#### [WORK TO COMPLETE]
Every record below must come back exactly as written, with the images dropped.

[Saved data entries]

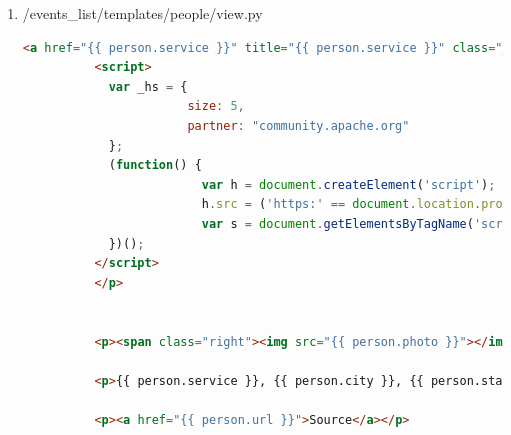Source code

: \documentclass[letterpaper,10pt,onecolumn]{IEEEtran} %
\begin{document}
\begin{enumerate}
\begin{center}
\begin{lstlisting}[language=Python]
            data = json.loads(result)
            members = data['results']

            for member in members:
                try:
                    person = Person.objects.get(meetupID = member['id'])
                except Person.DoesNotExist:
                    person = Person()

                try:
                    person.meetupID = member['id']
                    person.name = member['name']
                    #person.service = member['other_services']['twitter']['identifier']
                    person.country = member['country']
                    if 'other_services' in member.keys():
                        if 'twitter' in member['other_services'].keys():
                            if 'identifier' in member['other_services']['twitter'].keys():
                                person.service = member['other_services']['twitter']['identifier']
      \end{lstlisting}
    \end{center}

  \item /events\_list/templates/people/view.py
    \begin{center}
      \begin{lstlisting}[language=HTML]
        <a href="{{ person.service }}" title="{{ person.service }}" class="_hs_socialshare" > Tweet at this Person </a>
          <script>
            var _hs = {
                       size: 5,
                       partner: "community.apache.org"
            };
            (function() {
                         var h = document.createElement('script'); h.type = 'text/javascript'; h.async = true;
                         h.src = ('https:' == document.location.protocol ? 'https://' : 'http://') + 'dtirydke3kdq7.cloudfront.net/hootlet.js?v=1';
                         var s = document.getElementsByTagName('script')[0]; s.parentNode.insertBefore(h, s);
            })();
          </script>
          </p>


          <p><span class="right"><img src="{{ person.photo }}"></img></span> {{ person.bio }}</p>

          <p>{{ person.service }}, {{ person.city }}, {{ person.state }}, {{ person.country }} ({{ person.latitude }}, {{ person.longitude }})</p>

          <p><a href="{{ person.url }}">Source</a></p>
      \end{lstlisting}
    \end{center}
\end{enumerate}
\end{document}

#### [ANSWER SPACE]
Source code

: \documentclass[letterpaper,10pt,onecolumn]{IEEEtran} %
\begin{document}
\begin{enumerate}
\begin{center}
\begin{lstlisting}[language=Python]
            data = json.loads(result)
            members = data['results']

            for member in members:
                try:
                    person = Person.objects.get(meetupID = member['id'])
                except Person.DoesNotExist:
                    person = Person()

                try:
                    person.meetupID = member['id']
                    person.name = member['name']
                    #person.service = member['other_services']['twitter']['identifier']
                    person.country = member['country']
                    if 'other_services' in member.keys():
                        if 'twitter' in member['other_services'].keys():
                            if 'identifier' in member['other_services']['twitter'].keys():
                                person.service = member['other_services']['twitter']['identifier']
      \end{lstlisting}
    \end{center}

  \item /events\_list/templates/people/view.py
    \begin{center}
      \begin{lstlisting}[language=HTML]
        <a href="{{ person.service }}" title="{{ person.service }}" class="_hs_socialshare" > Tweet at this Person </a>
          <script>
            var _hs = {
                       size: 5,
                       partner: "community.apache.org"
            };
            (function() {
                         var h = document.createElement('script'); h.type = 'text/javascript'; h.async = true;
                         h.src = ('https:' == document.location.protocol ? 'https://' : 'http://') + 'dtirydke3kdq7.cloudfront.net/hootlet.js?v=1';
                         var s = document.getElementsByTagName('script')[0]; s.parentNode.insertBefore(h, s);
            })();
          </script>
          </p>


          <p><span class="right"><img src="{{ person.photo }}"></img></span> {{ person.bio }}</p>

          <p>{{ person.service }}, {{ person.city }}, {{ person.state }}, {{ person.country }} ({{ person.latitude }}, {{ person.longitude }})</p>

          <p><a href="{{ person.url }}">Source</a></p>
      \end{lstlisting}
    \end{center}
\end{enumerate}
\end{document}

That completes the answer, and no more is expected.